Между тем, дела издательские продолжали меня доставать. Не успела зажить одна рана, как была нанесена другая, на этот раз особенно глубокая и болезненная: в издательстве довели до истерики и вынудили уволиться Марию Михайловну Соколову – младшую дочь Шолохова. Как раз в это время Михаил Александрович тяжело болел, и вести из столицы добавили ему горечи. Он писал в ЦК, просил помочь, но его просьбу оставили без внимания. Было ясно: травля великого русского писателя продолжается.
Звонил Марии Михайловне, успокаивал ее. Говорил со Свиридовым – он слушал и молчал. Трудное это было молчание. Министр, а не уберег! Печально это было сознавать: даже у него силенок не хватало.

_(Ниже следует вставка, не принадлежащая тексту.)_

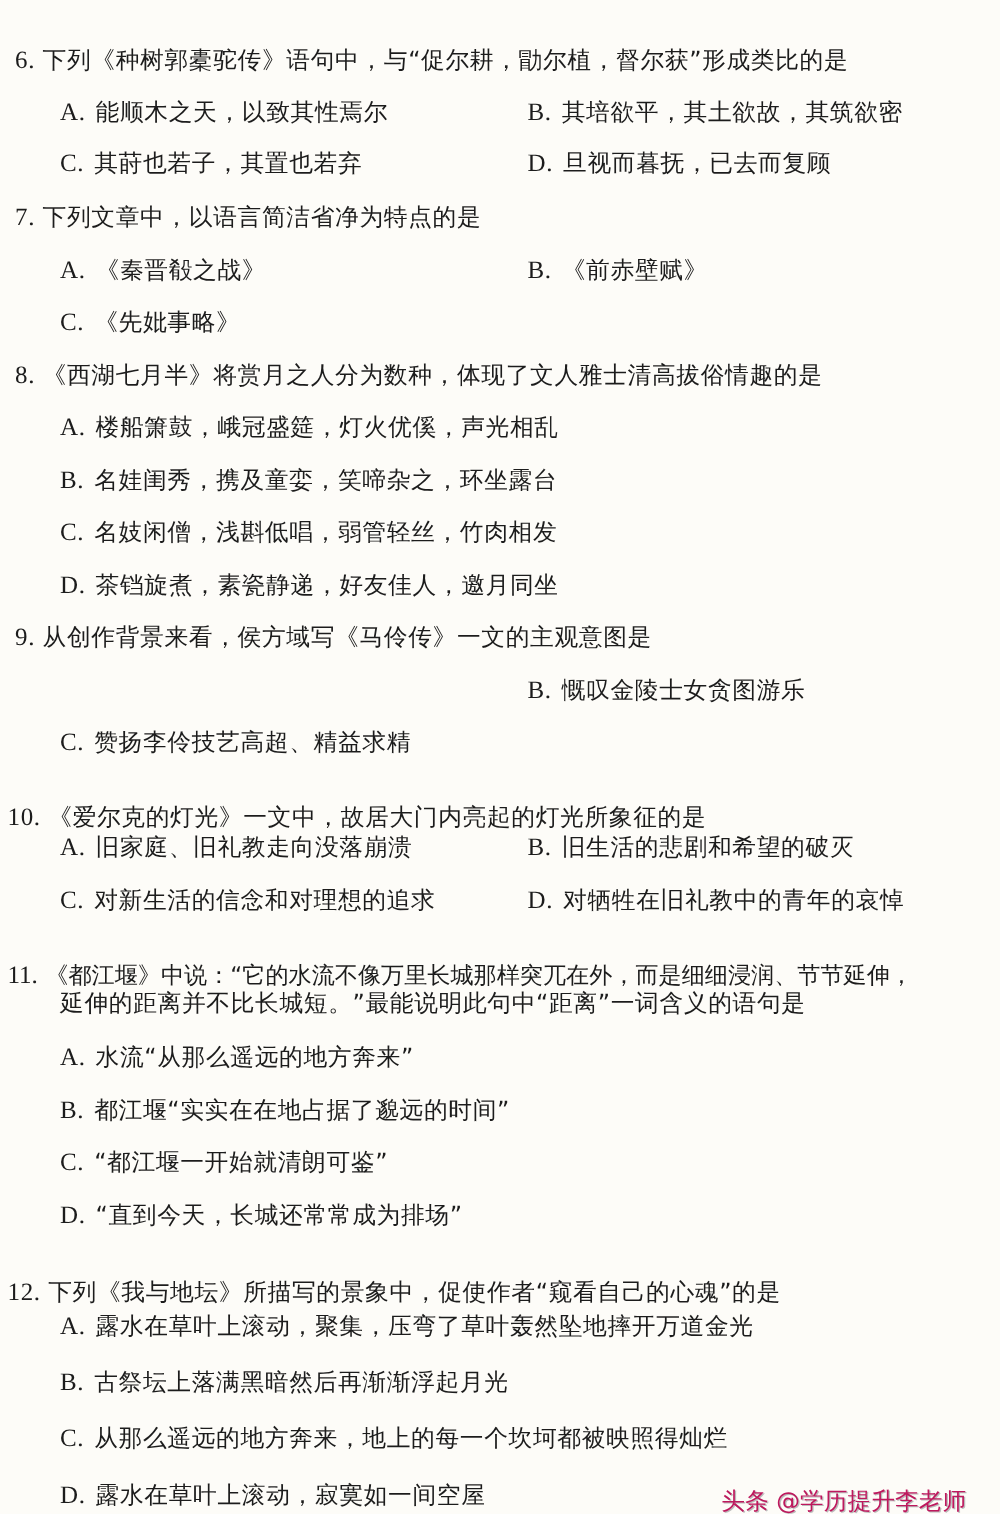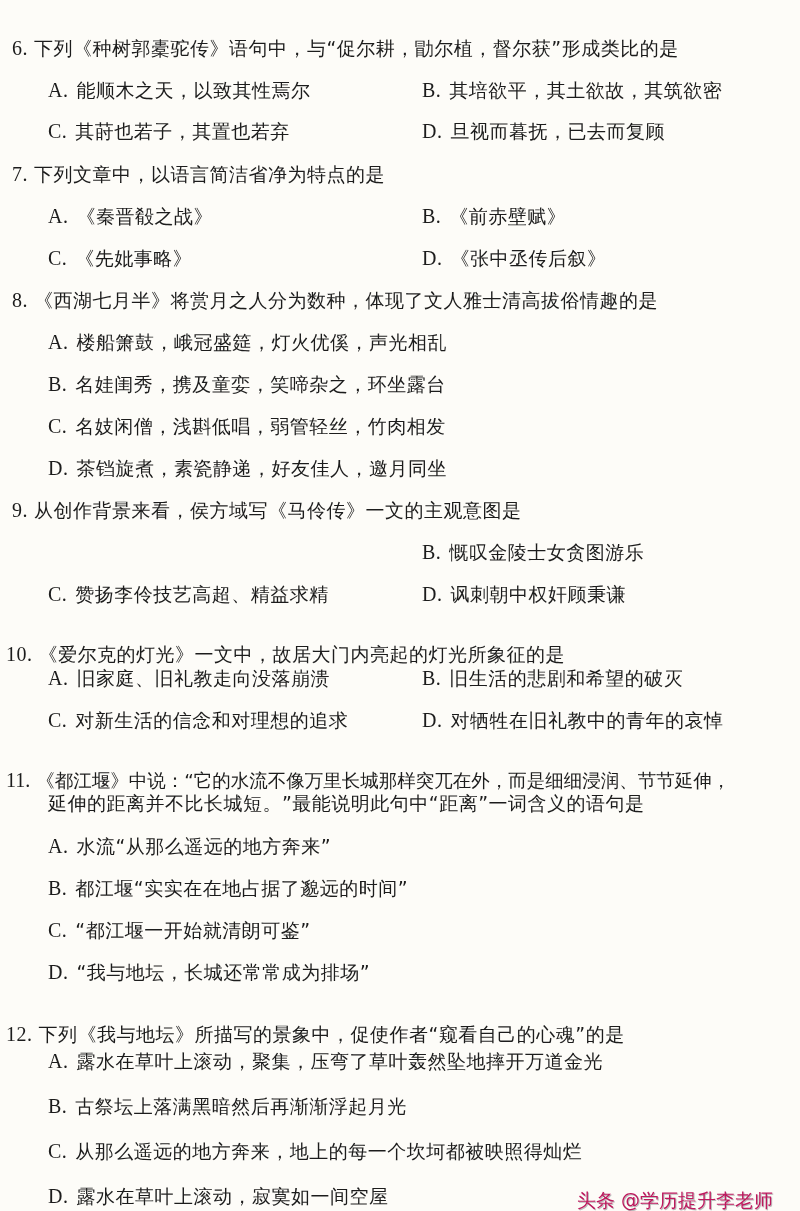"D. 《张中丞传后叙》" div.line { html: <div> <span>D.</span><span>《张中丞传后叙》</span> </div> -> none }
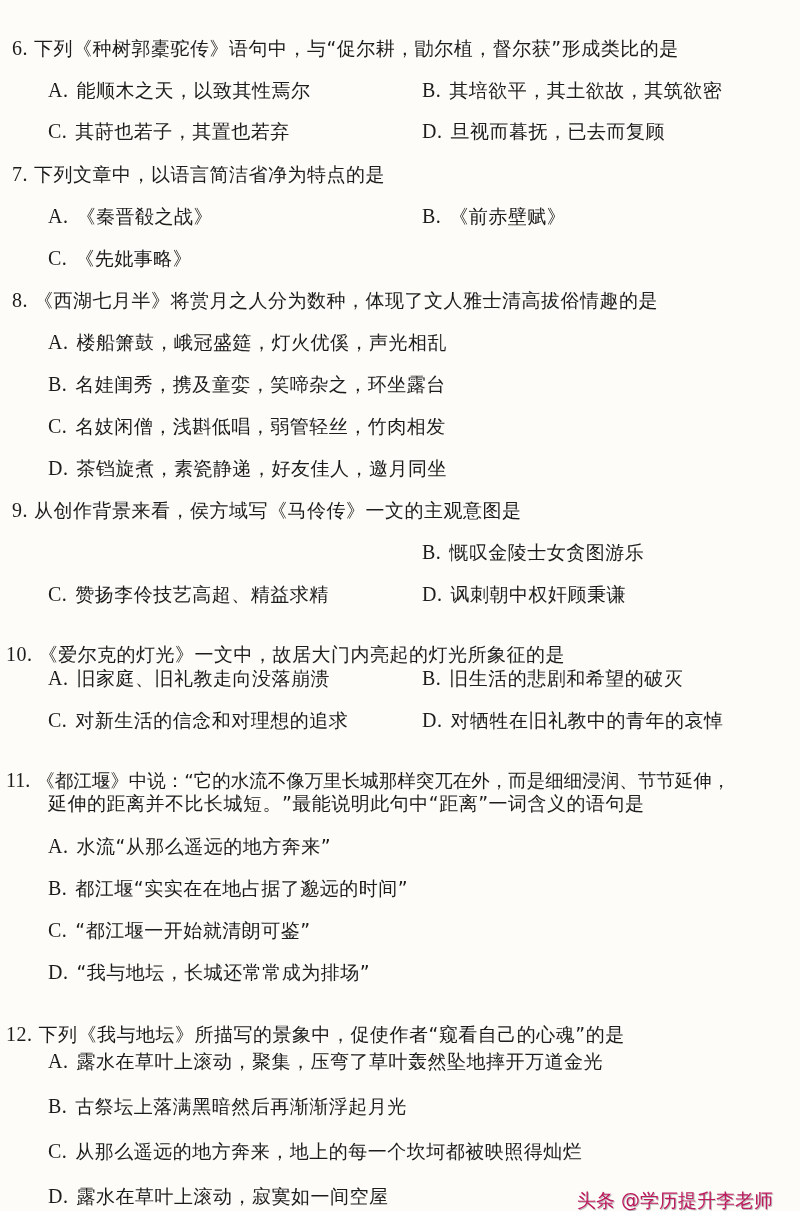"D. 讽刺朝中权奸顾秉谦" div.line { html: <div> <span>D.</span><span>讽刺朝中权奸顾秉谦</span> </div> -> none }
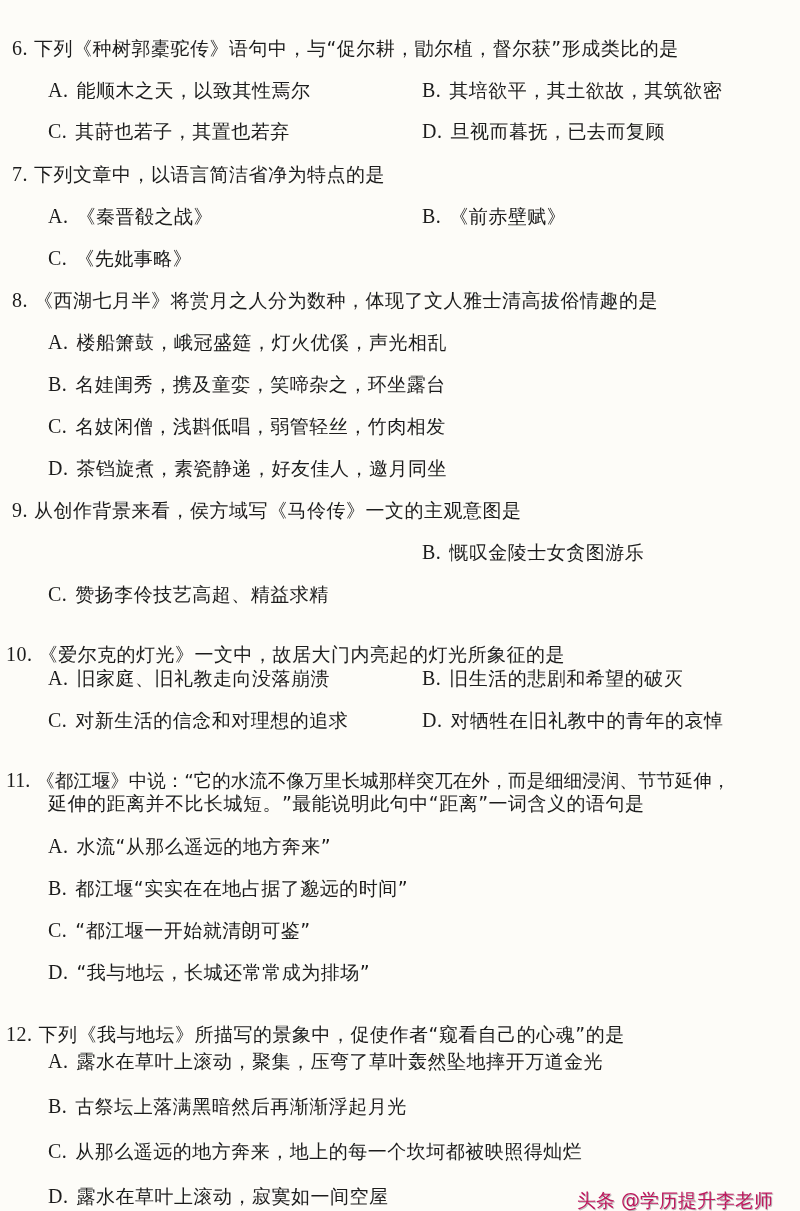"“我与地坛，长城还常常成为排场”" span { text: 我与地坛 -> 直到今天 }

Тайная темная рать – злая бесовская сила – обложила нас, обезоружила. Я настежь распахивал окна во втором этаже, в кабинете, смотрел на лес, где шестьсот лет назад на берегу крохотного озерца, превращенного затем в Монастырский пруд, разбил свой скит великий заступник России Сергий Радонежский. Смотрел и думал: «А сейчас нет у нас заступника, и когда он придет на русскую землю – никто не знает».